The car, carrying the crowd, beset with strong desires, moved forward like Janata Express.


(Translator’s note: The original title, “Janata Express” is the name of a train in South India, introduced in the 1950s, specifically designed to make travel comfortable for the common man—a sort of people’s car. The author depicts the day-to-day lives of middle class families and unmarried individuals, with all their dreams, aspirations, eccentricities, as well as their community spirit.

The term ‘complex’ in translation may be interpreted as middle class complexes [mentalities] or as an apartment complex for the middle class. The story addresses both the aspects.

Telugu original entitled “Janatha Express” was published in the 1950s and later was included in an anthology entitled, “Janata Express: Mullapudi Venkataramana kathalu,” published by Navodaya Publications, Vijayawada, 1959. Reprint 1967.)

Translated by Nidadavolu Malathi and published on thulika.net, March 2005. Also, included in the anthology, Short Stories from Andhra Pradesh, by Nidadavolu Malathi. Mumbai: Jaico Publishing House. 2007)

[1]  A common practice among Hindus, invoking God first as one wakes up.

[2] Telugu phrase:  kayyanikainaa neyyaanikainaa …

[3] A sarcastic observation how little things like the name of a place could evoke favorable atmosphere in conversations.

[4] A common proverb in Telugu is evari paapam vaaLLade! Literally paapam means sin.

[5] The sages are from Hindu mythology. The story noted here is probably author’s creation.

[6] Literally maavagaru is a relational term for father-in-law. In the story, the real name of the father-in-law is not given.
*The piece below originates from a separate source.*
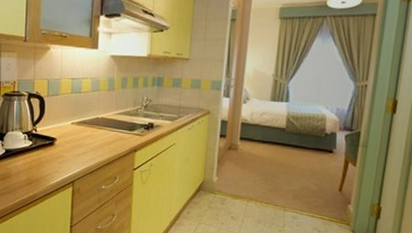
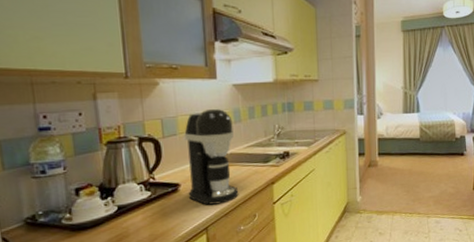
coffee maker: none [61,76,107,162] -> present [184,109,239,205]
So, I used the term as a proper name.

[7] Sarat Babu, nick name for Saratchandra Chatterjee, a famous Bengali fiction writer, whose novels were translated extensively in to Telugu and are very popular.

[8] “Hello,” and “Hello, o faivunda?” [Do you have five rupees], meaning a request for small loan, are used by the author repetitively to evoke humor. The author has written hilarious stories about people who borrow small amounts and usually don’t bother to repay.
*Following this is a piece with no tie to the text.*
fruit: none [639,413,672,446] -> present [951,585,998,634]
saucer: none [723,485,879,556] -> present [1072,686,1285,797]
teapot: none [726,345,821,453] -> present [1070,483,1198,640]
[9] Anna was coin [currency] in pre-Independent India, equaled to one sixteenth of a rupee.

[10] Literally, means mother. Figuratively, similar to ‘my dear child.’
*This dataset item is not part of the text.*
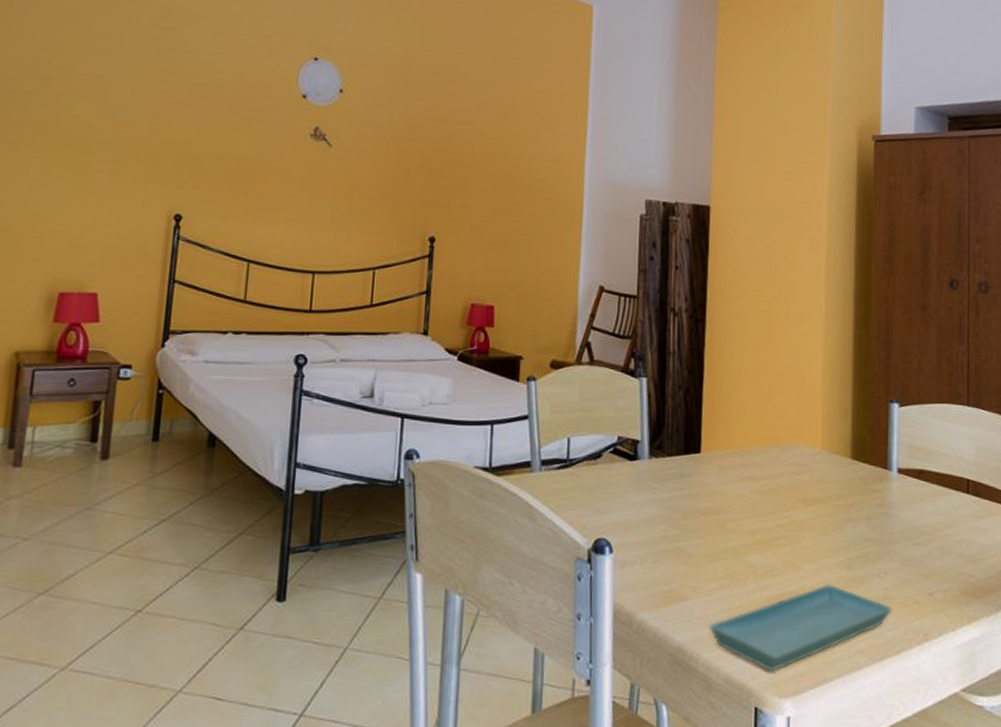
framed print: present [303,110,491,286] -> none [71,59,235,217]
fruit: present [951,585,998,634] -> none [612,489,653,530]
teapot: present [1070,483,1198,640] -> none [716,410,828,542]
[11] The actual sentence in Telugu “ivi chetulu kaavu, kaaLLanuko,” literally means I am holding your hands and take it as my falling on your feet, which is the most desperate way of begging.

[12] Telugu phrase, tala taakaTTu peTTi, considered the last desperate measure.

[13] In the south India, men usually throw a plain garment, like a towel, on their shoulder.

[14] Praying and/or ritualistic meditation and fasting are part of Hindu tradition to have their desires fulfilled.

[15] Telugu proverb:  thanokaTi taliste, daivamokaTi thaluchunu, meaning your thoughts may not always be in agreement with divine providence.

[16] Popular Telugu phrase describing the way hungry people lie down.

[17] In India, milk is boiled before adding to coffee. Sometimes, the milk forms a layer of cream which ruins coffee taste.